Stored items
<<<<
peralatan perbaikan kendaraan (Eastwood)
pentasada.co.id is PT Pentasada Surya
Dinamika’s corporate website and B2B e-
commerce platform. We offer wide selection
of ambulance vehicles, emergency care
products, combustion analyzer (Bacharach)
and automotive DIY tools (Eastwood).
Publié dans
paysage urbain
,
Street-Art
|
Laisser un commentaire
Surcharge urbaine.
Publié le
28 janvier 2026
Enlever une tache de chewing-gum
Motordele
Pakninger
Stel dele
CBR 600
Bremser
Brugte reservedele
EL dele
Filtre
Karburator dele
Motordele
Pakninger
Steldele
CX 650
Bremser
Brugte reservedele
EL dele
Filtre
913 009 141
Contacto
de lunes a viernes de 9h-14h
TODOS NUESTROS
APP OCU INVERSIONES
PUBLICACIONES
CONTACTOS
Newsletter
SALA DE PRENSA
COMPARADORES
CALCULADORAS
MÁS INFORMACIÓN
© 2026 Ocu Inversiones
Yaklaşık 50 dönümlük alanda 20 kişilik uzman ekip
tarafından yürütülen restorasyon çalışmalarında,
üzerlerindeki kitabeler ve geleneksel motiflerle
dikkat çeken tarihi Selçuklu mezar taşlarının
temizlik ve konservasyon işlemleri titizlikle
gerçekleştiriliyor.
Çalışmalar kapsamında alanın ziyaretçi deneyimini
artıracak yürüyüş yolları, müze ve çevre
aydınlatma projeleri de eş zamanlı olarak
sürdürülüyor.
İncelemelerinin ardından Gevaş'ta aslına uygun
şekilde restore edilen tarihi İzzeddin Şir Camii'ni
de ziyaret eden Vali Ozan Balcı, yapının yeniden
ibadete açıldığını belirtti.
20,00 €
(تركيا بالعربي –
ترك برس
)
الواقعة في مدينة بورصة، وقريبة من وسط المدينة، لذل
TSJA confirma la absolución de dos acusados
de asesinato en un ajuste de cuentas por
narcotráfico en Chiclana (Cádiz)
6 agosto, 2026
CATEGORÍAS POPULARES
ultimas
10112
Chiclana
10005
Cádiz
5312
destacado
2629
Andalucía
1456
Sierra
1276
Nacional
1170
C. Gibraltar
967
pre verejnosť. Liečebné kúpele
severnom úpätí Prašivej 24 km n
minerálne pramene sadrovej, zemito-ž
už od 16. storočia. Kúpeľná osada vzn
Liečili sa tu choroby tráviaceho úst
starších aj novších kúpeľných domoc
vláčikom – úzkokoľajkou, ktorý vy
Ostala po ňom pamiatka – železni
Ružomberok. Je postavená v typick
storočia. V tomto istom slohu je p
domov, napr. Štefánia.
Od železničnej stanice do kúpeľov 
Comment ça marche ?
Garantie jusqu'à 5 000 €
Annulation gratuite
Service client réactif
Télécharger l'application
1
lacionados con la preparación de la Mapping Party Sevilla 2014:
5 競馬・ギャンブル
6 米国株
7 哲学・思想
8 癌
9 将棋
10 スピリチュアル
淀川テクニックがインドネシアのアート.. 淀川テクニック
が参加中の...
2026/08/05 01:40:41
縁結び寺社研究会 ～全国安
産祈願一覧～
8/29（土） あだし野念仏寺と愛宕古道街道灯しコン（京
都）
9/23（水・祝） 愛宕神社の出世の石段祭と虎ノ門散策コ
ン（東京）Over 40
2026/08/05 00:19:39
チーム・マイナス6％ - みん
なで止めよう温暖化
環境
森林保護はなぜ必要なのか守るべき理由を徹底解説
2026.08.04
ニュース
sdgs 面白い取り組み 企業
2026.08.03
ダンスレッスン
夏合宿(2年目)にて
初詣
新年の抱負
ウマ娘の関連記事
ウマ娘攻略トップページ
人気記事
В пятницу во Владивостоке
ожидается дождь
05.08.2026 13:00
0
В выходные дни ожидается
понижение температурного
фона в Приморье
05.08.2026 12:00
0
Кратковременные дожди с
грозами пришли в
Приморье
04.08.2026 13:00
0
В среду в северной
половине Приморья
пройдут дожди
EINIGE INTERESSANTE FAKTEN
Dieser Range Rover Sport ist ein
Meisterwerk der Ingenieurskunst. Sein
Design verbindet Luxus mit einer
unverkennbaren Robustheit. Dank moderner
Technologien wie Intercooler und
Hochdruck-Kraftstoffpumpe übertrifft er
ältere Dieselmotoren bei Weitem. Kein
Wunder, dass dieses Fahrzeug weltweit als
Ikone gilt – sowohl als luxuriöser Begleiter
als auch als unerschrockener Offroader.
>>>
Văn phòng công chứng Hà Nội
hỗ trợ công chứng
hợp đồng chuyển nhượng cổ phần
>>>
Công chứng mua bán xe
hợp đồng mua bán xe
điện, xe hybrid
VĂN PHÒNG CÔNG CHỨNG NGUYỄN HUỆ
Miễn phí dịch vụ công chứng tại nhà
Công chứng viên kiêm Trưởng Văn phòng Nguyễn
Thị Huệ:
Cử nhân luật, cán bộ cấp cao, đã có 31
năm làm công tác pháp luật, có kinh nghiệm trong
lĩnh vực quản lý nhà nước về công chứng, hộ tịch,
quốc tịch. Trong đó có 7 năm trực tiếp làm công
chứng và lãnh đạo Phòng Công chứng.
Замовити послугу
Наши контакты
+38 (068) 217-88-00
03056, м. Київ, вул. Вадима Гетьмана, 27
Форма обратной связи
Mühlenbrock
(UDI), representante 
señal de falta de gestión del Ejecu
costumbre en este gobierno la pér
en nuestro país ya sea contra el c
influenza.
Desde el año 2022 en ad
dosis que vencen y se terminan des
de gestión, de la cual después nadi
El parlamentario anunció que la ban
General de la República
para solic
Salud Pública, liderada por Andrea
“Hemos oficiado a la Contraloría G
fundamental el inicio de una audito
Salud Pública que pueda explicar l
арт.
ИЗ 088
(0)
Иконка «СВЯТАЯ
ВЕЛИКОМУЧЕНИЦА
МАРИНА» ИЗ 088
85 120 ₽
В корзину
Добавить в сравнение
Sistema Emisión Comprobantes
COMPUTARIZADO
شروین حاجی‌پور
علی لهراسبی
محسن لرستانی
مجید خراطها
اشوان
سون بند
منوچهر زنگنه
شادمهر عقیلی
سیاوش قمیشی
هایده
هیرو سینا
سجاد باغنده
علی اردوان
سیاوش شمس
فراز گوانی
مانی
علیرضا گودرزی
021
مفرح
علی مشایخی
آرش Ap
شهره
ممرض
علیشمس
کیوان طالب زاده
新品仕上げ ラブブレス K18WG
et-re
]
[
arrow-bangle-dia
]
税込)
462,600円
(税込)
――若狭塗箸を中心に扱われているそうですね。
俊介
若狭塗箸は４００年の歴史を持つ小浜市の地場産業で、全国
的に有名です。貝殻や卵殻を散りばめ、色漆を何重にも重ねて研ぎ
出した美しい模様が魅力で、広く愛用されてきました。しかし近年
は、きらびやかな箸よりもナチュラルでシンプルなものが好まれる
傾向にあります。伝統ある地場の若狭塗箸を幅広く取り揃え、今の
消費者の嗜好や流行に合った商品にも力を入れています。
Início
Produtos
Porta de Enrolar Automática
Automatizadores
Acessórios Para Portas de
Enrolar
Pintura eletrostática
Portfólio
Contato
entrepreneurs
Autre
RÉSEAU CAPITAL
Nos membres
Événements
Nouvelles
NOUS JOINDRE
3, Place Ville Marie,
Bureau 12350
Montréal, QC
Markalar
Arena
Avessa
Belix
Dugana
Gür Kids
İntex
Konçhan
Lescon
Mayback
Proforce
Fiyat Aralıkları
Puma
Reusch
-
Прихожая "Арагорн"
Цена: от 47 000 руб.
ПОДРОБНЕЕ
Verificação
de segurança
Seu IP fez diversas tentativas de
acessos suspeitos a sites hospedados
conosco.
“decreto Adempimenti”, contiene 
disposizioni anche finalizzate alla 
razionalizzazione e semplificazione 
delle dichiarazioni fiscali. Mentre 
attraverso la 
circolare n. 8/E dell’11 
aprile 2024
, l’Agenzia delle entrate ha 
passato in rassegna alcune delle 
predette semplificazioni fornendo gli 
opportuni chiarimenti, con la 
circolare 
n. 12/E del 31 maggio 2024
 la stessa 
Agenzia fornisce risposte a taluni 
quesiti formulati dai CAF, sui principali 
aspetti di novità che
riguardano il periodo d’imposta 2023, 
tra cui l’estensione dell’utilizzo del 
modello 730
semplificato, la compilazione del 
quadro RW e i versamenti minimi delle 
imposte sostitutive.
>>>>
[What you will do]
Taking the records above, retype every line from the one with "Meisterwerk der Ingenieurskunst. Sein" down to the one with "Miễn phí dịch vụ công chứng tại nhà", exactly and with nothing else.

[The answer]
Meisterwerk der Ingenieurskunst. Sein
Design verbindet Luxus mit einer
unverkennbaren Robustheit. Dank moderner
Technologien wie Intercooler und
Hochdruck-Kraftstoffpumpe übertrifft er
ältere Dieselmotoren bei Weitem. Kein
Wunder, dass dieses Fahrzeug weltweit als
Ikone gilt – sowohl als luxuriöser Begleiter
als auch als unerschrockener Offroader.
>>>
Văn phòng công chứng Hà Nội
hỗ trợ công chứng
hợp đồng chuyển nhượng cổ phần
>>>
Công chứng mua bán xe
hợp đồng mua bán xe
điện, xe hybrid
VĂN PHÒNG CÔNG CHỨNG NGUYỄN HUỆ
Miễn phí dịch vụ công chứng tại nhà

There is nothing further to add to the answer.